S’il se trouvait un seul pinailleur dans cette riante cité d’Oloron, il ne manquerait sans doute pas de trouver à redire sur deux ou trois points. D’abord sur l’édition tête-bêche du livret qui permet à Monsieur le maire de signer non pas un, mais deux éditoriaux, l’un côté pile, l’autre côté face. Il s’interrogerait ensuite sur la présence de deux autres éditoriaux l’un en béarnais, l’autre en occitan, signés de l’association Biarn Toustém (gardienne sourcilleuse de la langue mayrane) pour le premier, de l’association Transmetem (tenante de l’occitan) pour le second. Leur présence dans ce document est aussi insolite qu’un cheveu sur la garbure. Enfin, notre pinailleur fulminerait contre le rédacteur des articles de présentation des animations.Il jugerait son style disons… lourdingue, pour être charitable.
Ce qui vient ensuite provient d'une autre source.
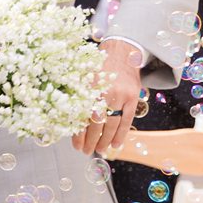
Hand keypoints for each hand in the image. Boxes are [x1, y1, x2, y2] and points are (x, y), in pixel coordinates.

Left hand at [77, 37, 146, 156]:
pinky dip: (121, 134)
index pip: (82, 117)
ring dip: (105, 140)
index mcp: (89, 87)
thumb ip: (78, 95)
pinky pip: (127, 120)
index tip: (76, 146)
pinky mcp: (133, 97)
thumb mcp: (84, 75)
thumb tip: (69, 120)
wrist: (121, 50)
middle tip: (86, 151)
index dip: (79, 134)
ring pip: (112, 124)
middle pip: (96, 123)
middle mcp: (104, 92)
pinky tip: (115, 144)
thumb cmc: (99, 65)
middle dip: (91, 141)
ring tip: (99, 150)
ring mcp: (120, 95)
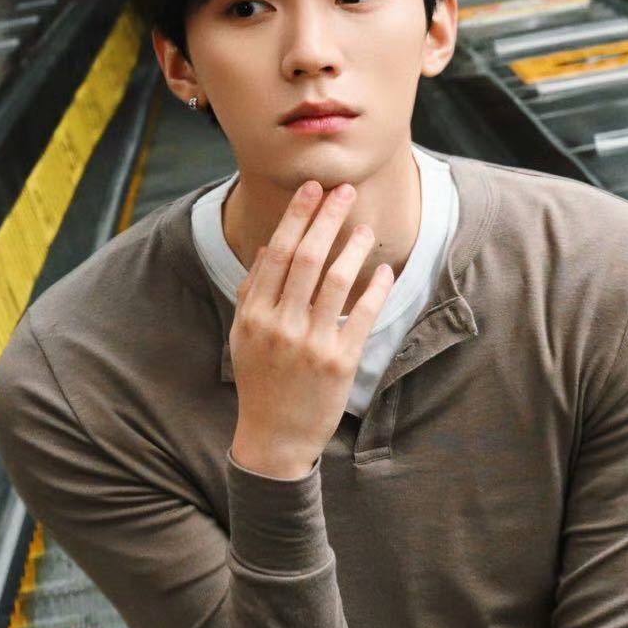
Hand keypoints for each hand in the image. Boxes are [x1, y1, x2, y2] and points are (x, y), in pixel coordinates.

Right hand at [229, 181, 394, 477]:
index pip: (277, 252)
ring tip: (366, 228)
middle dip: (326, 218)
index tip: (312, 189)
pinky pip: (362, 316)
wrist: (274, 437)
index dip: (297, 216)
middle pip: (306, 258)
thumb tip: (268, 248)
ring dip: (353, 248)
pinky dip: (374, 289)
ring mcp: (311, 344)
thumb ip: (252, 292)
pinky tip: (383, 272)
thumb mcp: (244, 337)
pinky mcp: (340, 363)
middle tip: (344, 191)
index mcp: (255, 314)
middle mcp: (281, 325)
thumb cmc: (260, 382)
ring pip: (336, 281)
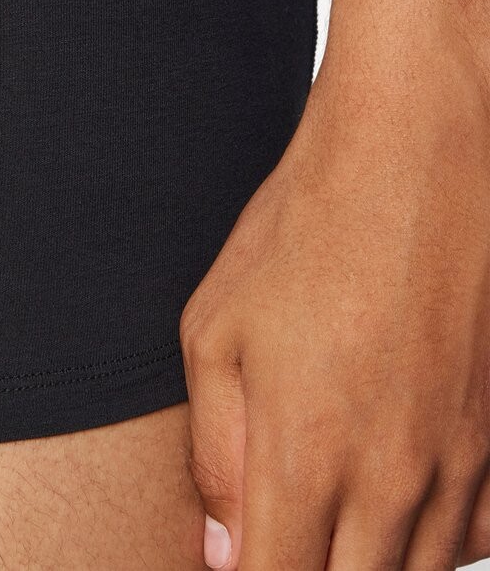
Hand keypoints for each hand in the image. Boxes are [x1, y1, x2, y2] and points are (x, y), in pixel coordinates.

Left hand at [179, 26, 489, 569]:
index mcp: (307, 453)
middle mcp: (393, 476)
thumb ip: (216, 450)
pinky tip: (400, 500)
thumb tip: (224, 549)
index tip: (240, 560)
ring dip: (373, 560)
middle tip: (286, 534)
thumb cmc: (305, 225)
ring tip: (335, 521)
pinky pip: (477, 531)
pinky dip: (436, 536)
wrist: (416, 151)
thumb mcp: (218, 325)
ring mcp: (460, 459)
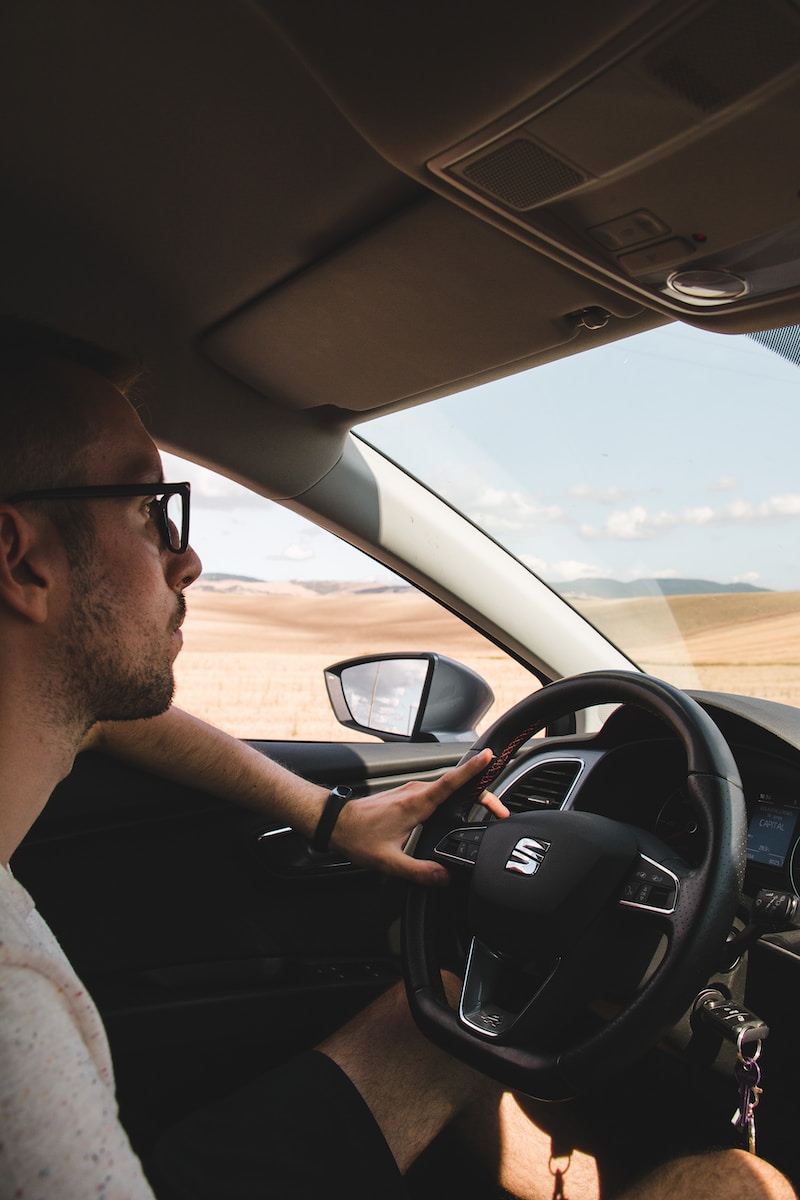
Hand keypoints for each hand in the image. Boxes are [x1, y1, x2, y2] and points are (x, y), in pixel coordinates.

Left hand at [331, 747, 507, 884]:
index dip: (472, 770)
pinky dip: (453, 799)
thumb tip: (444, 877)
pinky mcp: (408, 796)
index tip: (489, 757)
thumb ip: (418, 871)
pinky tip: (459, 811)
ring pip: (447, 790)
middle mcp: (415, 792)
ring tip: (487, 809)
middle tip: (501, 810)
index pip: (451, 782)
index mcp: (415, 803)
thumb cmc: (357, 838)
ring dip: (468, 796)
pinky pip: (437, 793)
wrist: (335, 823)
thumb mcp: (388, 862)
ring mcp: (411, 792)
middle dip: (482, 793)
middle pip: (457, 786)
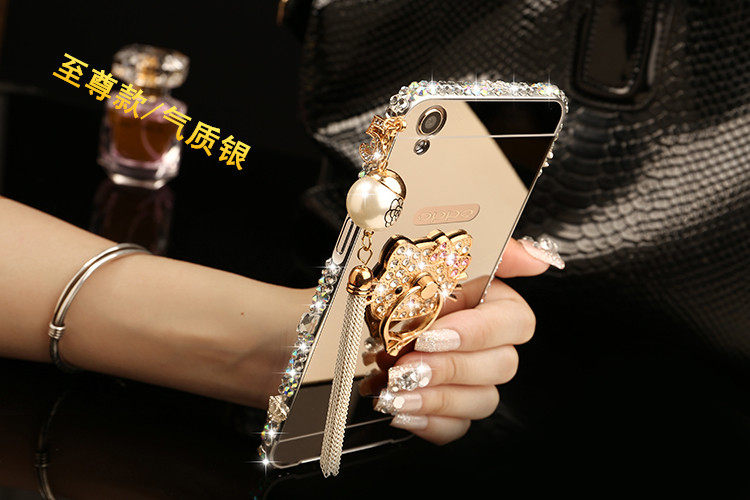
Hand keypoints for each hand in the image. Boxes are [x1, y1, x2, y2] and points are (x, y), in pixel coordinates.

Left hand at [368, 237, 561, 444]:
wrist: (368, 314)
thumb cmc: (404, 283)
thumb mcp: (438, 255)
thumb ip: (495, 252)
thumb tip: (537, 258)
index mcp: (496, 304)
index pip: (517, 323)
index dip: (476, 332)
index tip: (432, 335)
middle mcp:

Si j’en crois le budget prévisionnel de la ville, l’opération « Quartiers d’été » va coûter à la ville 140 000 €, prestations des agents municipaux non comprises. Mais certaines des animations inscrites au programme ne sont pas incluses dans cette somme mais disséminées sur d’autres lignes du budget municipal (65 000 € pour le Master de pétanque, 5 000 € pour l’accrobranche, 6 000 € pour « Osez les musées », 40 370 € pour le Festival de jazz etc.). Donc, au bas mot « Quartiers d’été » pèse sur le budget municipal, prestations des agents municipaux comprises, pour 300 000 € au bas mot. « Panem et circenses » auraient dit les Romains.